Every record that appears below should be transcribed exactly.

┌──

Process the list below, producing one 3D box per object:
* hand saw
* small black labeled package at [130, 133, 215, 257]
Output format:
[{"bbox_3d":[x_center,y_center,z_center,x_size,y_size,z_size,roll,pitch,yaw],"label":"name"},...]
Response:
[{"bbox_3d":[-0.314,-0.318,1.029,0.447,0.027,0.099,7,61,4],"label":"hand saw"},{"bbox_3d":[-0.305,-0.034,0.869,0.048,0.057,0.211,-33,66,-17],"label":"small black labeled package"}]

└──

## RESULT
Process the list below, producing one 3D box per object:
* hand saw
* small black labeled package at [130, 133, 215, 257]
Output format:
[{"bbox_3d":[x_center,y_center,z_center,x_size,y_size,z_size,roll,pitch,yaw],"label":"name"},...]
Response:
[{"bbox_3d":[-0.314,-0.318,1.029,0.447,0.027,0.099,7,61,4],"label":"hand saw"},{"bbox_3d":[-0.305,-0.034,0.869,0.048,0.057,0.211,-33,66,-17],"label":"small black labeled package"}]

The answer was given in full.